EXERCISE PASSAGE.
____________
You’ll also notice how in so many of those paintings that
she’s depicted with flowers in her hair. Her connection to flowers comes from
her final (living) scene (IV.v.) when she gives flowers to Claudius, Gertrude,
and Laertes after losing her mind, and then when Gertrude describes how she died
(IV.vii.), saying Ophelia had made floral wreaths and was trying to hang one on
a branch when she fell in the water, but didn’t try to save herself and let her
gowns cause her to sink. She’s never described in the play as wearing any
(although in truth, Shakespeare’s plays had very little actual stage directions
in them), and a lot of productions don’t even give her flowers to hand out
during her madness scene- the imaginary gifting is meant to emphasize how she
has lost her mind.
The first time we see Ophelia as an adult, she has flowers in her hair, though.
And she demonstrates some herbal knowledge during a scene with Hamlet the first
time he’s home from school (that we see- presumably he comes home every year,
but this is the first time he sees her As a Woman, so…), where she describes belladonna
as “the most deadly nightshade” to him, and then later when she describes what
each flower is for as she hands them out (which yes, she did this latter thing
in the play, too). But something I adored here was those flowers in her hair,
she stops wearing them soon after we first see them- she overhears the other
ladies in waiting gossiping about her, how she wears flowers instead of jewels
because her father is common and can’t afford to give her fancy adornments; she
takes them out of her hair as she brings in water for Gertrude’s bath. When Gertrude
sees them and assumes they’re for her bath, Ophelia’s main antagonist among the
other ladies of course jumps in and acts like it was her idea.
____________
TO-DO ITEM A.
Answer these questions about the passage on Ophelia.
(i) In which act and scene does Ophelia give flowers to Claudius, Gertrude, and Laertes?
(ii) How does Ophelia describe belladonna to Hamlet?
(iii) According to the gossiping ladies in waiting, why does Ophelia wear flowers instead of jewels?

Saved data entries
____________
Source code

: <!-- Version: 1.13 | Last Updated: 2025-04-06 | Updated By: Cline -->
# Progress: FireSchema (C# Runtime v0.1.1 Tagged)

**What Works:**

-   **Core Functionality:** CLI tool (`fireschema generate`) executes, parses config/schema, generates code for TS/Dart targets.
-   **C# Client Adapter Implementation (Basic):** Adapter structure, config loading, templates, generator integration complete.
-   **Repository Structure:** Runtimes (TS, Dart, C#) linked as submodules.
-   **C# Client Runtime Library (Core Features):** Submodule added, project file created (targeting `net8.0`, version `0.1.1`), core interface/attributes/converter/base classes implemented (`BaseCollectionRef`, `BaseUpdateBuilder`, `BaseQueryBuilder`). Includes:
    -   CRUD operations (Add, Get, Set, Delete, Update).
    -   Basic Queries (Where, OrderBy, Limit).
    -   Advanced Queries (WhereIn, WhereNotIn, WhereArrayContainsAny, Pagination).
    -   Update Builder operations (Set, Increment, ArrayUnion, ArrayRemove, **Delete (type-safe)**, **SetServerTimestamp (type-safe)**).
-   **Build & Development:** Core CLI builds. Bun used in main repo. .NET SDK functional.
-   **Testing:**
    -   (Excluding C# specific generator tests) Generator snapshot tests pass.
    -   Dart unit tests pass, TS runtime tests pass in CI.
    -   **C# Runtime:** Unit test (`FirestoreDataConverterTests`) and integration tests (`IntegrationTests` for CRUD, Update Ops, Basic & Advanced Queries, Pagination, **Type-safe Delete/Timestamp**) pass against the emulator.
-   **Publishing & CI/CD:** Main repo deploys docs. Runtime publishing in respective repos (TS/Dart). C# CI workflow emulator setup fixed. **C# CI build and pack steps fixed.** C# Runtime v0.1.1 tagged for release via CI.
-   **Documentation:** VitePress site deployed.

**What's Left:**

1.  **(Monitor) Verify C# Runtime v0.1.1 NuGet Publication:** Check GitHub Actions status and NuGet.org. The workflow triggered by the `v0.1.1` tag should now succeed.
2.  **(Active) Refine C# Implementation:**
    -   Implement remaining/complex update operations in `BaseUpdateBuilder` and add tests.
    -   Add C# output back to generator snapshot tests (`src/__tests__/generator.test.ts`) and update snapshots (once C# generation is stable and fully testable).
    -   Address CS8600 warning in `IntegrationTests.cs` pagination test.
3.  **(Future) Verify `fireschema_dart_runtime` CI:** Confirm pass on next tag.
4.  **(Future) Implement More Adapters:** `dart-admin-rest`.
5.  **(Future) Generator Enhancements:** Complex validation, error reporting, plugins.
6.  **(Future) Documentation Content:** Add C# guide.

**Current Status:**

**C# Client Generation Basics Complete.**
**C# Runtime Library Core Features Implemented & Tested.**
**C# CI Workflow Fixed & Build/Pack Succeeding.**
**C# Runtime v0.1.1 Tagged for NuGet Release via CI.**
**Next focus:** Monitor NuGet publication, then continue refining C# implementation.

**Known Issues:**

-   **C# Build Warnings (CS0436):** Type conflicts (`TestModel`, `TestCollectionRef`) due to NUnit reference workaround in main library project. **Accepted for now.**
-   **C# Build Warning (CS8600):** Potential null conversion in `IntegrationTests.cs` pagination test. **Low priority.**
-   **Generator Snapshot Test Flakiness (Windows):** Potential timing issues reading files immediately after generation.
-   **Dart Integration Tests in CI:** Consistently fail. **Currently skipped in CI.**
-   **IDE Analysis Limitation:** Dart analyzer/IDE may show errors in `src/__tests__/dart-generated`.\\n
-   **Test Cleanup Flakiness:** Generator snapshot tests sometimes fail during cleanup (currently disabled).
____________
TO-DO ITEM B.
In the records, begin at the line that contains "for TS/Dart targets." and stop after the line that contains "(type-safe)**, **SetServerTimestamp (type-safe)**).". Repeat those lines word for word.

WRITTEN REPLY A.
(i) IV.v.
(ii) As "the most deadly nightshade."
(iii) Because her father is common and can't afford to give her fancy adornments.

WRITTEN REPLY B.
-   **Core Functionality:** CLI tool (`fireschema generate`) executes, parses config/schema, generates code for TS/Dart targets.
-   **C# Client Adapter Implementation (Basic):** Adapter structure, config loading, templates, generator integration complete.
-   **Repository Structure:** Runtimes (TS, Dart, C#) linked as submodules.
-   **C# Client Runtime Library (Core Features):** Submodule added, project file created (targeting `net8.0`, version `0.1.1`), core interface/attributes/converter/base classes implemented (`BaseCollectionRef`, `BaseUpdateBuilder`, `BaseQueryBuilder`). Includes:
    -   CRUD operations (Add, Get, Set, Delete, Update).
    -   Basic Queries (Where, OrderBy, Limit).
    -   Advanced Queries (WhereIn, WhereNotIn, WhereArrayContainsAny, Pagination).
    -   Update Builder operations (Set, Increment, ArrayUnion, ArrayRemove, **Delete (type-safe)**, **SetServerTimestamp (type-safe)**).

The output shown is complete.